This article was revised on September 14, 2009 to provide further clarification of what will happen during the two phases of implementing this change.
Key Points
- During Phase 1 (October 5, 2009-January 3, 2010): If the ordering/referring provider is on the claim, Medicare will verify that the ordering/referring provider is in PECOS and is eligible to order/refer in Medicare. If the ordering/referring provider is not in PECOS the carrier or Part B MAC will search its claims system for the ordering/referring provider. If the ordering/referring provider is not in PECOS and is not in the claims system, the claim will continue to process and the Part B provider or supplier will receive a warning message on the Remittance Advice. If the ordering/referring provider is in PECOS or the claims system but is not of the specialty to order or refer, the claim will continue to process and the Part B provider or supplier will receive a warning message on the Remittance Advice.

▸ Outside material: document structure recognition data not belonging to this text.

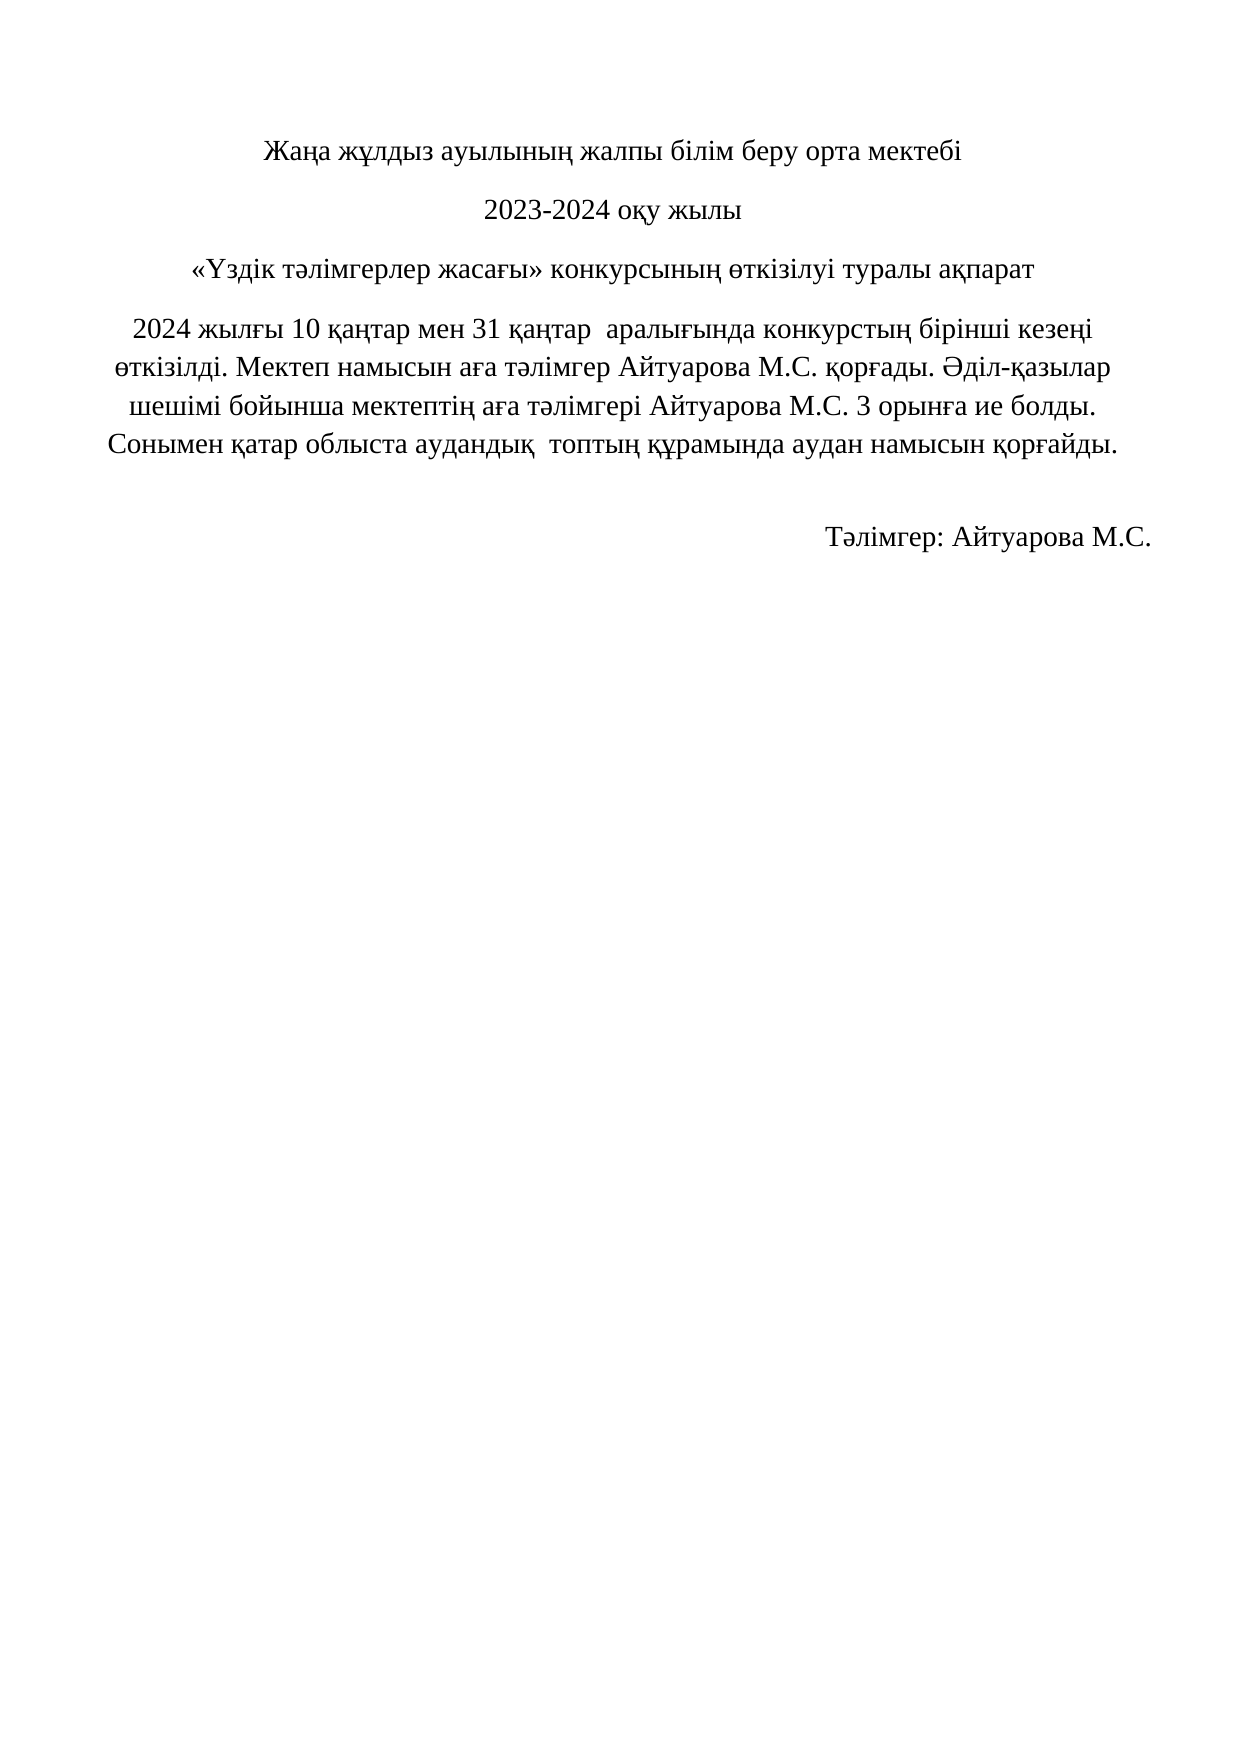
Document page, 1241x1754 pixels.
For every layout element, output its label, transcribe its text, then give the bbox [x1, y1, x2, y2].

text Тәлімгер: Айтуарова М.С. [74, 519, 1152, 553]
text 2024 жылғы 10 қаңтар мен 31 қаңтар аралығында конкурстың бірінші кезеңі өткізілді. Мектеп намысын аға тәлімгер Айтуарова М.С. қорғады. Әділ-қазылар шешімі бойынша мектептің аға тәлімгері Айтуарова М.С. 3 орынға ие болды. Сонымен қатар облыста аудандық топтың құрамында аудан намысын қорғайды. [74, 311, 1152, 460]
text «Үздік тәлімгерлер жасағы» конкурсының өткізілуі туралы ақпарат [74, 252, 1152, 285]
text 2023-2024 оқу жылы [74, 192, 1152, 226]
text Жаңа жұлдыз ауылының жалпы білім беру орта мектебі [74, 133, 1152, 166]
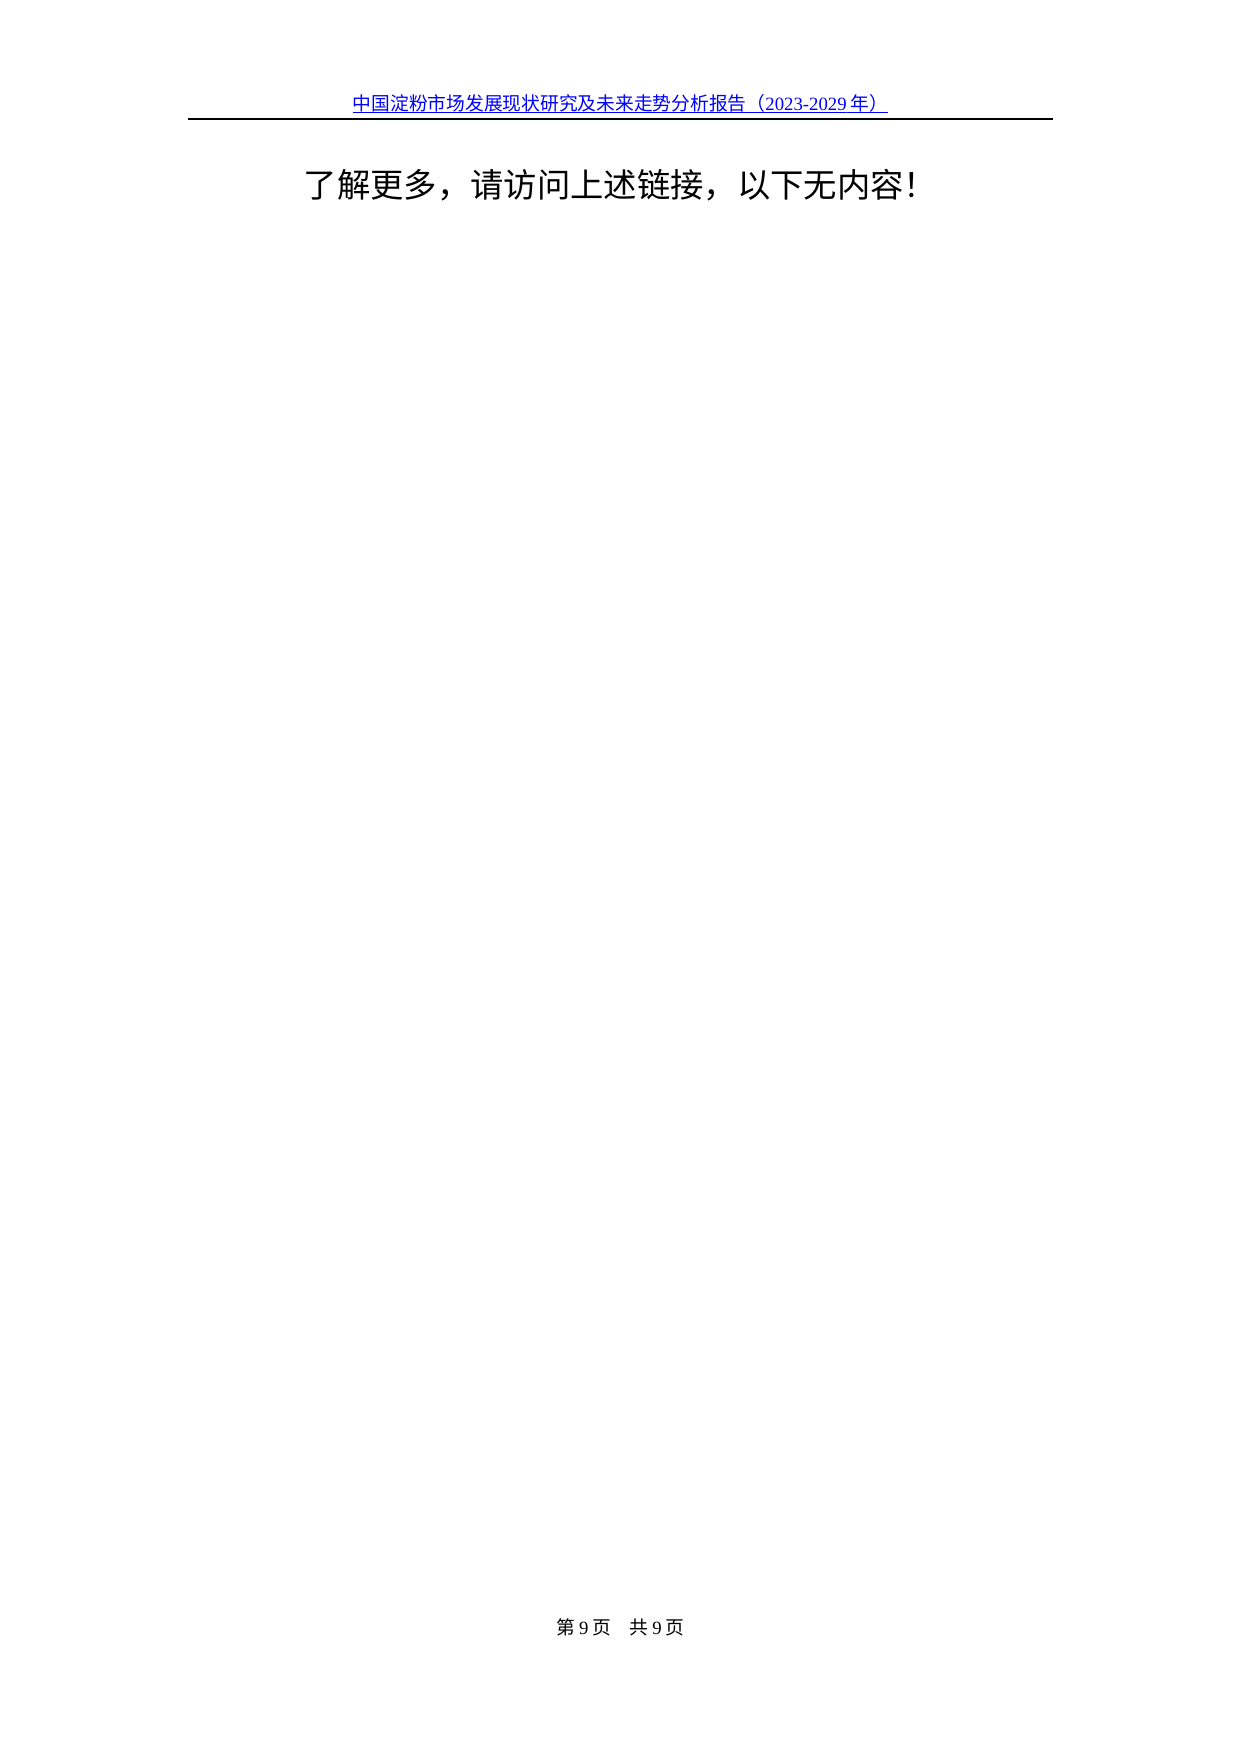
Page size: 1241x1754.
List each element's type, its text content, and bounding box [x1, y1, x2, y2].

title 了解更多，请访问上述链接，以下无内容！ [187, 150, 1053, 215]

- During Phase 2 (January 4, 2010 and thereafter): If the billed item or service requires an ordering/referring provider and the ordering/referring provider is not in the claim, the claim will not be paid. It will be rejected. If the ordering/referring provider is on the claim, Medicare will verify that the ordering/referring provider is in PECOS and eligible to order and refer. If the ordering/referring provider is not in PECOS, the carrier or Part B MAC will search its claims system for the ordering/referring provider. If the ordering/referring provider is not in PECOS and is not in the claims system, the claim will not be paid. It will be rejected. If the ordering/referring provider is in PECOS or the claims system but is not of the specialty to order or refer, the claim will not be paid. It will be rejected.
- In both phases, Medicare will verify the NPI and the name of the ordering/referring provider reported in the claim against PECOS or, if the ordering/referring provider is not in PECOS, against the claims system.